Alfons Proppe
- Vorname(n)
- Alfons
- Nachname
- Proppe
- Geburtsdatum
- 15. August 1905
- Geburtsort
- Lodz (Łódź), Polen
- Todesdatum
- 12. März 1963
- Todesort
- Hannover, Deutschland
- Beruf
- Bautischler
- Erstkontakt und/oder Taufe
- Kontakt mit Bibelforschern spätestens ab 1928
Biographische Orte
Die Karte zeigt Orte, die mit der Person dieses Beitrages verknüpft sind.
Wohnort(e)
Widerstand und Verfolgung von Familienangehörigen im Nationalsozialismus
- Marta Proppe, geb. Arndt (Ehefrau)
- Egon Proppe (Sohn)
Widerstand und Verfolgung im Nationalsozialismus
Alfons Proppe war vom 16. Januar bis zum 30. Juni 1940 wegen seiner religiösen Überzeugung im Polizeigefängnis Lodz inhaftiert.
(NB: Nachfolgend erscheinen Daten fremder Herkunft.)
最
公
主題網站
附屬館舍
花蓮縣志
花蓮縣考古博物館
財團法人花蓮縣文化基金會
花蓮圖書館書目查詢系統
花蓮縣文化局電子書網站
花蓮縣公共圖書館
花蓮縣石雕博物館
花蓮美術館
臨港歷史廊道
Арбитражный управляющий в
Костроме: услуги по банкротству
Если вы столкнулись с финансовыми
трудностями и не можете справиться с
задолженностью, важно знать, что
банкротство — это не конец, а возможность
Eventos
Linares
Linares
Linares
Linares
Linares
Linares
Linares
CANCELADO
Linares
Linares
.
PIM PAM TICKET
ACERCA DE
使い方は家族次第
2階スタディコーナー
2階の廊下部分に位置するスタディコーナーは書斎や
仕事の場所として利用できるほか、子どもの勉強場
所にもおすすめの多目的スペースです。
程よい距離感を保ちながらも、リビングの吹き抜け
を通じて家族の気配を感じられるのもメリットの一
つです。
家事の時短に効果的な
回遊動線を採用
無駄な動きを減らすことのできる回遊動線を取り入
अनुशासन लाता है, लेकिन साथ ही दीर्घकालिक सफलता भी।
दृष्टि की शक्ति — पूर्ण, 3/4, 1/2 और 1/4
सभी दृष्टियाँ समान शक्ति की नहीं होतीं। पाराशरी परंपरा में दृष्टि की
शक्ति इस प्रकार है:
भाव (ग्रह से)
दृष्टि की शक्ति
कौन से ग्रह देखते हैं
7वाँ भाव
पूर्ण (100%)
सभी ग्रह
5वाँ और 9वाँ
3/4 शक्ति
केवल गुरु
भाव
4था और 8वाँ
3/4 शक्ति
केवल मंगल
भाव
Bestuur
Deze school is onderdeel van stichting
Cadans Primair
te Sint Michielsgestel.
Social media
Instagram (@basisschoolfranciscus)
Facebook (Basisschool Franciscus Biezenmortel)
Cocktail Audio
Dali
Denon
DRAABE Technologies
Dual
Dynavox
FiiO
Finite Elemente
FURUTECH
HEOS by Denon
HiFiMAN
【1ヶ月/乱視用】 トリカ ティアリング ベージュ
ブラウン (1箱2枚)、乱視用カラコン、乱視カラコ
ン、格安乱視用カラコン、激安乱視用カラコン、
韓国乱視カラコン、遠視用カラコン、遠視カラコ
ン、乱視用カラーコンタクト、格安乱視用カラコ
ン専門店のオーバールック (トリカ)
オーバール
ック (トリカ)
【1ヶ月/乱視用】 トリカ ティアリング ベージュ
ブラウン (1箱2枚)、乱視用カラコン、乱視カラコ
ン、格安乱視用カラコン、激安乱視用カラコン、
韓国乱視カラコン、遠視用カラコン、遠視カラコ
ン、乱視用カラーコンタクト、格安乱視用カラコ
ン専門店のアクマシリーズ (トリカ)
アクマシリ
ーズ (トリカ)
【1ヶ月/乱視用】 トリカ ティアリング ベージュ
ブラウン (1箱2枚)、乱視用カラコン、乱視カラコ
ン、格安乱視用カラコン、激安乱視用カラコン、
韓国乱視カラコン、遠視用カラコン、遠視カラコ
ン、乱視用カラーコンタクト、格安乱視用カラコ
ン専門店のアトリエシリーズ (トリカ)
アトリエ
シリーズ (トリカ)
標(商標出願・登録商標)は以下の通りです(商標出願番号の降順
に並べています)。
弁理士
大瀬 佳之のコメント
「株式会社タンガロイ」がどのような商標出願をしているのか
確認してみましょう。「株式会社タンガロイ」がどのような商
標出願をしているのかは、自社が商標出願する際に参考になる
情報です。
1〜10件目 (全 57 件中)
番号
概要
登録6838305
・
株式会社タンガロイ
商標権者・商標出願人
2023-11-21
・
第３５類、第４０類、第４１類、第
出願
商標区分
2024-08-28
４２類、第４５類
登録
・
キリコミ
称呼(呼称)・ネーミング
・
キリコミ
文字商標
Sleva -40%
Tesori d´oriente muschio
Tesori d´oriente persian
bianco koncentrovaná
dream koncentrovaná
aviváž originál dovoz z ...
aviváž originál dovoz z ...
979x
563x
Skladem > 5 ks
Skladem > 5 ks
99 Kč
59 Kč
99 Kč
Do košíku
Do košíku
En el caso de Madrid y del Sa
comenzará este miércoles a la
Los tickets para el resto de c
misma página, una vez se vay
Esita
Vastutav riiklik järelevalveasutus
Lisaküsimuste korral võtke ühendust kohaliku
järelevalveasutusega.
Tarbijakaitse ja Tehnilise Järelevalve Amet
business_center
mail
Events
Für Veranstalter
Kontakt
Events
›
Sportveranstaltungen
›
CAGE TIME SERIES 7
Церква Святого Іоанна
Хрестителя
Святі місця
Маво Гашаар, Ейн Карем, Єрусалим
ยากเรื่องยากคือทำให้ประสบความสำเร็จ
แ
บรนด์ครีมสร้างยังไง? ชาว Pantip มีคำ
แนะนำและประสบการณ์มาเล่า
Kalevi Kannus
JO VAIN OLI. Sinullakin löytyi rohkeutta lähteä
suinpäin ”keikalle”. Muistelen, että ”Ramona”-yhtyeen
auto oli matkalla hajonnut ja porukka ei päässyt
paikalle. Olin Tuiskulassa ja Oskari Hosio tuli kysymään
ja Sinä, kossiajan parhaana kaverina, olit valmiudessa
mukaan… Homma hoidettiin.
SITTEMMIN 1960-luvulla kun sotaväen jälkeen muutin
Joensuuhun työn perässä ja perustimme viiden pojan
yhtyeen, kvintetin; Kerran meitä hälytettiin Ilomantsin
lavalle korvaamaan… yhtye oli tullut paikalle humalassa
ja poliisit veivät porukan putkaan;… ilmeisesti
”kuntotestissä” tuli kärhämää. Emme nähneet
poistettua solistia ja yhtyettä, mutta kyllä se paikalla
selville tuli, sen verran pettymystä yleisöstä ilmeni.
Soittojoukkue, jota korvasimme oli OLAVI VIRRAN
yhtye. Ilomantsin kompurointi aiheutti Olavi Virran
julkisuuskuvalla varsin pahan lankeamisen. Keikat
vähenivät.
Im Rahmen einer Verhaftungswelle von Zeugen Jehovas in Lodz und Umgebung im Mai und Juni 1942 wurde seine Frau Martha Proppe und deren Freundin Alma Jakobi verhaftet. Alfons Proppe gelang es unterzutauchen und sich vor der Gestapo auf dem Dachboden des Hauses der Zeugin Jehovas Elsa Brandt, einer Schwester von Alma Jakobi, zu verstecken. Das Haus wurde nicht durchsucht, da Elsa Brandts Ehemann Julius Brandt NSDAP-Mitglied war. Manchmal kam Alfons Proppes Sohn Egon Proppe, der nach der Verhaftung der Mutter bei Verwandten untergekommen war, zu Besuch und spielte mit den Kindern der Familie Brandt. Bei diesen Gelegenheiten konnte Alfons Proppe ihn, von einem Schrankversteck aus, beobachten.
Als am 19. Januar 1945 die Rote Armee in Lodz einmarschierte, floh Julius Brandt mit seiner Familie ins mecklenburgische Bad Kleinen. Auch Alfons Proppe mußte das Haus verlassen. Er wurde im Februar 1945 in einem Lager in Charkiw in der Ukranine interniert und kehrte erst im Oktober 1947 nach Lodz zurück. 1958 zog die Familie nach Hessen, später nach Hannover, wo Alfons Proppe 1963 starb.
(Privatarchiv T. Martin Krüger, Bericht Miriam Dauenhauer über Elsa Brandt.)